C’est un blog à contre-temps, ou plutôt à contre-rythme. Tout invite à l’urgence en ce début novembre, où la nuit d’Halloween fut bien agitée dans plusieurs villes d’Europe. Confinement, angoisse économique, déboires internes de la RTS et élections américaines : nous débordons d’urgences urgentes. A mon sens, dans un tel emballement, il devient prioritaire d’accorder de l’attention à ce qui se déroule sur le temps long : c’est au moins aussi efficace qu’un cours de yoga pour habiter le réel tumultueux.
Le temps long, c’est par exemple la motion déposée le 17 juin 2019 par Christa Markwalder, rappelant la motion déposée en 2004 déjà par le groupe libéral-radical et acceptée alors par les deux chambres : “Passage à l’imposition individuelle”. Elle demandait que “le Conseil fédéral [soit] chargé de présenter aux chambres, dans les meilleurs délais, un projet de loi qui, ayant reçu l’aval des cantons, prévoira l’abandon de l’imposition des couples et des familles et la remplacera par l’imposition individuelle, quel que soit l’état civil du contribuable”. Nos institutions politiques ont leur vision toute personnelle des “meilleurs délais” : par beau temps, rien ne presse, en règle générale, d’avancer sur les changements de société. De l’assurance maternité au mariage pour tous, nous avons l’habitude d’aller à pas lents.

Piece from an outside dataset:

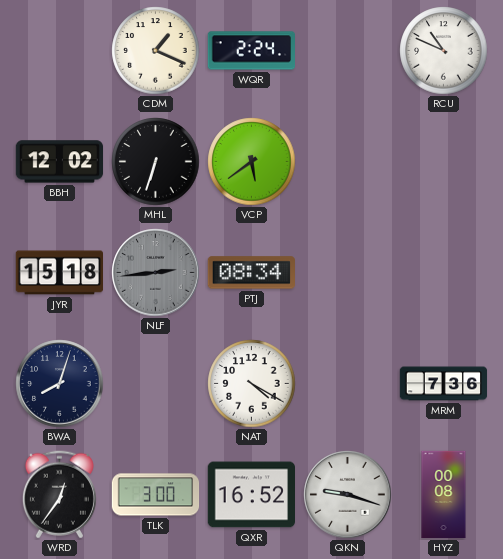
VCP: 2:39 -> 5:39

La motion de Christa Markwalder n’ayant toujours pas été traitée à l’orée de l’automne, les femmes du parti ont toutefois sorti le grand jeu et annonçaient le 10 octobre le lancement d’une initiative sur ce sujet. L’illustration choisie par la Neue Zürcher Zeitung montre une mariée qui pour une fois semble avoir toutes les raisons de sourire. Le lendemain, c’était au tour de Johanna Gapany de donner avec enthousiasme la réplique au PDC Charles Juillard dans l’émission Forum de la RTS : à écouter la joute rhétorique, on se rend compte qu’il y aura débat, et qu’il est grand temps de l’ouvrir, au nom du temps long nécessaire à expliciter les changements de société fondamentaux. Car c’est bien de cela dont il s’agit.

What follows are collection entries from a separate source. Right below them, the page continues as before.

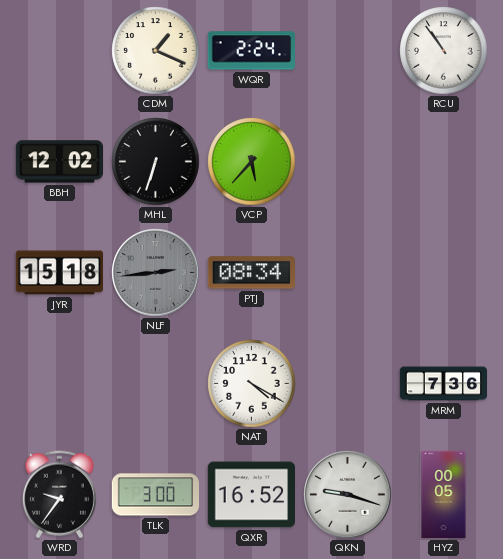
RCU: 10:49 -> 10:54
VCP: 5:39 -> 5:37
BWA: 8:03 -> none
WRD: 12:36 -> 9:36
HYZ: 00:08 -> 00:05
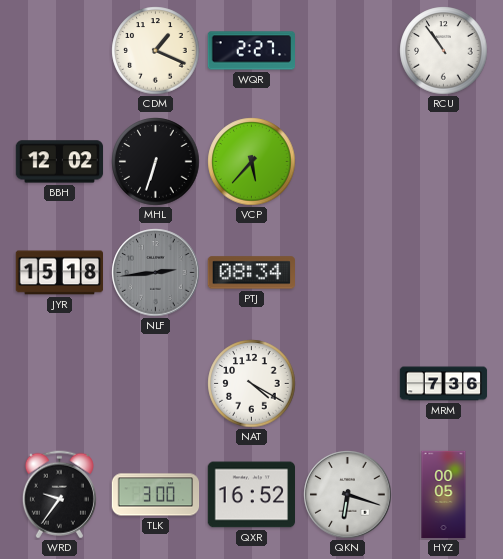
WQR: 2:24 -> 2:27
QKN: 9:18 -> 6:18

Les fronts sont clairs : Charles Juillard fait tout pour garder le débat sous l’étendard de l’égalité entre couples mariés et dits “concubins” – mais diantre, comment se fait-il qu’on use encore de ce vocable dans le langage juridique – ! Or c’est la bataille d’avant-hier, celle qui faisait encore sens il y a une génération. Oui, l’imposition individuelle marque un véritable tournant de perception de la société, auquel il serait nécessaire de voir adhérer un large front politique. Les valeurs libérales et d’égalité s’y retrouvent en effet : comme le résume la motion Markwalder, “le passage à l’imposition individuelle permettrait quant à lui de tenir compte de toutes les formes de vie commune”. Ce résumé conclut le raisonnement imparable de la motion : “Un nouveau vote sur l’initiative populaire du PDC ‘Pour le couple et la famille – Non à la pénalisation du mariage’ ne résoudrait pas l’un des principaux problèmes puisque cette initiative inscrirait dans la Constitution la définition suivante: ‘Le mariage est l’union durable et réglementée par la loi d’un homme et d’une femme’. Il faut garder à l’esprit qu’il y aura lieu, simultanément, de mettre en œuvre l’initiative parlementaire du groupe vert’libéral 13.486, ‘Mariage civil pour tous’, qui vise un but diamétralement opposé”.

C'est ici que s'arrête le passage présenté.